+++ Data

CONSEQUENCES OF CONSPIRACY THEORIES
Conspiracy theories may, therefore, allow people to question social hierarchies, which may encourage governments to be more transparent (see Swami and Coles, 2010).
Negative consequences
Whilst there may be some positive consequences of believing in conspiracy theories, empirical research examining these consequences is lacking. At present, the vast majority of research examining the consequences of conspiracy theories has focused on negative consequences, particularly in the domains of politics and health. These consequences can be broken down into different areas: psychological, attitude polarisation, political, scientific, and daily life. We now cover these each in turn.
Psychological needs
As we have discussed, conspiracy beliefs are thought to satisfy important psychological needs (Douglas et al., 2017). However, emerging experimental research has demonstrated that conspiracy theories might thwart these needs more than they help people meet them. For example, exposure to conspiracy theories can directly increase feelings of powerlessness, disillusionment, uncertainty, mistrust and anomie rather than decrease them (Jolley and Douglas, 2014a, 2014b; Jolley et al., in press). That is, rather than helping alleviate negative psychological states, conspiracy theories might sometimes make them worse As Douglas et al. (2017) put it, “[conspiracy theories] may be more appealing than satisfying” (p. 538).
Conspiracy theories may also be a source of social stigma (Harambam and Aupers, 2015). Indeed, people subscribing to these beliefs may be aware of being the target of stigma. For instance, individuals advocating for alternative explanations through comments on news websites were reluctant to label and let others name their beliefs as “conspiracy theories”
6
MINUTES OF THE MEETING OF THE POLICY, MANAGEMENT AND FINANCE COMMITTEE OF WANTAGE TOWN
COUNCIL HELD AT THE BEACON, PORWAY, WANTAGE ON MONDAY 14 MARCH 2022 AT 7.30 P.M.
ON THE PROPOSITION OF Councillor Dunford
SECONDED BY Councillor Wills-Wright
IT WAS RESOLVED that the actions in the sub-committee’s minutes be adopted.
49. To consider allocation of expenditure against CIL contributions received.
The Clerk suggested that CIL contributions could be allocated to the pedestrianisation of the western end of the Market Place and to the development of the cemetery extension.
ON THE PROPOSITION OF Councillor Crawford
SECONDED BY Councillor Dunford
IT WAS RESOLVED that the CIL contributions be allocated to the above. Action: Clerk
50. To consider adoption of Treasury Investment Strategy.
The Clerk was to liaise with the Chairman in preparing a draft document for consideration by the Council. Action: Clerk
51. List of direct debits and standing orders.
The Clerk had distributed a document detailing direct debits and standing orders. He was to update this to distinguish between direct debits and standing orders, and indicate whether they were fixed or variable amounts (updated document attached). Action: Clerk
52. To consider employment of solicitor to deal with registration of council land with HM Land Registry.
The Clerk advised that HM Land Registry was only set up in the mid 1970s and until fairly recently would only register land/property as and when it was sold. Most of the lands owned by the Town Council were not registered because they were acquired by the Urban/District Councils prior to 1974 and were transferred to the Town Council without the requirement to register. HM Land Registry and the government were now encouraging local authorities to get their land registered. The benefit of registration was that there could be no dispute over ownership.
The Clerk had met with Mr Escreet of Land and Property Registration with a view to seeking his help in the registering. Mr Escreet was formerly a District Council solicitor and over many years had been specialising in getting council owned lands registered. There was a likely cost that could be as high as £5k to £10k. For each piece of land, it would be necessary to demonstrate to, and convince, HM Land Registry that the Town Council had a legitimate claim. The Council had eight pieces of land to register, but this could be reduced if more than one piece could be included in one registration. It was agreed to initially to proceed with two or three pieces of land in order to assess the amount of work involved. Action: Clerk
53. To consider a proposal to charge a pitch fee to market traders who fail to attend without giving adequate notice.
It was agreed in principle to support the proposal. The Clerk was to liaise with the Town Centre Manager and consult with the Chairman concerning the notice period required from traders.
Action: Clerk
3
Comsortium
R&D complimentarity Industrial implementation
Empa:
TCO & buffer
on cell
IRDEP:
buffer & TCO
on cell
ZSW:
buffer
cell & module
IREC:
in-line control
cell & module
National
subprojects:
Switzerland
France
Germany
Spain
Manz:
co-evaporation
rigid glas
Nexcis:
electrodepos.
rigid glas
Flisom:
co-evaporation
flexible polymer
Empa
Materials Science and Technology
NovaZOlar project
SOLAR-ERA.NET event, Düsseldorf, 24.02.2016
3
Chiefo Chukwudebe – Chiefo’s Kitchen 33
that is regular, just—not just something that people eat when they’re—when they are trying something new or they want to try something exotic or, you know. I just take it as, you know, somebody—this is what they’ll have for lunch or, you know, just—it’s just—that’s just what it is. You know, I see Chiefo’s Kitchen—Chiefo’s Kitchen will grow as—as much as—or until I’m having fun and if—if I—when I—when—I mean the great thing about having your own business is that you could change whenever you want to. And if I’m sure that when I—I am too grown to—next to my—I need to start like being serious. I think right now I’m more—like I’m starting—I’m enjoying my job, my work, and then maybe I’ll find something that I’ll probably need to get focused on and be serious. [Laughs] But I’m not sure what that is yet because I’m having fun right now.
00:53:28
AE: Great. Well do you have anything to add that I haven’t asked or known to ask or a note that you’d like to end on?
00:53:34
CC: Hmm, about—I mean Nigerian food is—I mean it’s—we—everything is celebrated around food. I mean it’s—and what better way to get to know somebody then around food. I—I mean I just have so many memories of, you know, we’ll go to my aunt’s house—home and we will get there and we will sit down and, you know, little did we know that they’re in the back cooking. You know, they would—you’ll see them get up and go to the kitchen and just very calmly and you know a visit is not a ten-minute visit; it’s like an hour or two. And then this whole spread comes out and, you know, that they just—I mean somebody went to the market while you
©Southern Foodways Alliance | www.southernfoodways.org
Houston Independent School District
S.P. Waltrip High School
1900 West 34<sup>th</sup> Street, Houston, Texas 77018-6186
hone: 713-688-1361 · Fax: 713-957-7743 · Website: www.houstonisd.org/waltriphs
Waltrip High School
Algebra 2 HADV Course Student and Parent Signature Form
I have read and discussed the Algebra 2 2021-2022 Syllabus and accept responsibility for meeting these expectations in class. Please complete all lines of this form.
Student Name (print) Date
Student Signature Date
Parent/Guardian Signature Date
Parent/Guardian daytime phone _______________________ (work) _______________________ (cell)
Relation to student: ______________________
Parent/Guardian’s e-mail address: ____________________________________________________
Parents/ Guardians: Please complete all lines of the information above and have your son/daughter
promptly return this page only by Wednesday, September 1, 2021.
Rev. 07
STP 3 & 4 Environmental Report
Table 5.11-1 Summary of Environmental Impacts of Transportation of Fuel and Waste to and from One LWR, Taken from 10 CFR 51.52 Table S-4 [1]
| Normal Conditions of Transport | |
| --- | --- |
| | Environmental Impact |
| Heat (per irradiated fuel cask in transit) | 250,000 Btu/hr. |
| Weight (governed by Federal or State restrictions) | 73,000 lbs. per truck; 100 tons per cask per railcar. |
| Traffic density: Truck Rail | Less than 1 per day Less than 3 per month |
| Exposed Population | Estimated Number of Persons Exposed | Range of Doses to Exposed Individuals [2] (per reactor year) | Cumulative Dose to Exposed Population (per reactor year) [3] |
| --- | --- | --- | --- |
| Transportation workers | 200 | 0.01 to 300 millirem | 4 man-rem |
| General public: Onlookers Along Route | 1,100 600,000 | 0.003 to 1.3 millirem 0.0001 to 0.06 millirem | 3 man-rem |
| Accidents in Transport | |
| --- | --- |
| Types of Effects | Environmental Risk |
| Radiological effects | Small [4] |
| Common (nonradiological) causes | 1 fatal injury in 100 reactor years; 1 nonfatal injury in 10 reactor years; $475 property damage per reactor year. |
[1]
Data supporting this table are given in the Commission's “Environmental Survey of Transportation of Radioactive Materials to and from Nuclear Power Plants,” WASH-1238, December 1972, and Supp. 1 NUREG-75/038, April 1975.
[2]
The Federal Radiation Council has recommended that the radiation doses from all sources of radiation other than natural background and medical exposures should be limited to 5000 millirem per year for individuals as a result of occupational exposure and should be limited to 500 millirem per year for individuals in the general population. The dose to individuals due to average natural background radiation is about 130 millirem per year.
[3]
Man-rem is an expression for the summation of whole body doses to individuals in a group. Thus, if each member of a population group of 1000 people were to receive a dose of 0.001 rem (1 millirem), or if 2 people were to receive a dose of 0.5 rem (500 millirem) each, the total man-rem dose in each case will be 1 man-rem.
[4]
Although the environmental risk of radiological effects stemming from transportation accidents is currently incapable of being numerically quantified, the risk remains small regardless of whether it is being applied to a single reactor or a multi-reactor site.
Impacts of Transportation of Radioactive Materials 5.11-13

++++++

▶ **The task**
Only those lines of the entries above that run from the line containing "50. To consider" to the line containing "52. To consider", both included, should be transcribed exactly.

▶ **Solution**
50. To consider adoption of Treasury Investment Strategy.
The Clerk was to liaise with the Chairman in preparing a draft document for consideration by the Council. Action: Clerk
51. List of direct debits and standing orders.
The Clerk had distributed a document detailing direct debits and standing orders. He was to update this to distinguish between direct debits and standing orders, and indicate whether they were fixed or variable amounts (updated document attached). Action: Clerk
52. To consider employment of solicitor to deal with registration of council land with HM Land Registry.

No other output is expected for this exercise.